Immunostaining profiles for CK7 and CK20 have been used to characterize and differentiate signet ring cell carcinomas of breast, stomach and colon.[8] CK20 is a low molecular weight cytokeratin that is normally expressed in the gastrointestinal epithelium, urothelium and in Merkel’s cells. CK7 is expressed by tumors of the lung, ovary, endometrium and breast, but not of the lower gastrointestinal tract.
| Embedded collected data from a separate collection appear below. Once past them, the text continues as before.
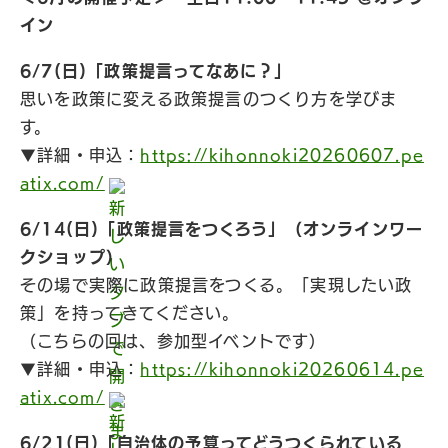
イン
6/7(日)「政策提言ってなあに？」
思いを政策に変える政策提言のつくり方を学びま
す。
▼詳細・申込：
https://kihonnoki20260607.pe
atix.com/
6/14(日)「政策提言をつくろう」（オンラインワー
クショップ）
その場で実際に政策提言をつくる。「実現したい政
策」を持ってきてください。
（こちらの回は、参加型イベントです）
▼詳細・申込：
https://kihonnoki20260614.pe
atix.com/
6/21(日)「自治体の予算ってどうつくられている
It has been suggested that when a signet ring cell adenocarcinoma is encountered on colonic biopsy, the diagnosis of a colon primary is supported by the presence of CK7 (-)/CK20 (+) staining pattern in the neoplastic cells, while gastric primary is diagnosed if the cells have a CK7 (+)/CK20 (-) staining pattern.

The present case illustrates the aggressive nature of signet ring cell carcinoma, with extensive dissemination of tumor in gastrointestinal tract and at extraintestinal sites. Such widespread dissemination carries grave prognosis.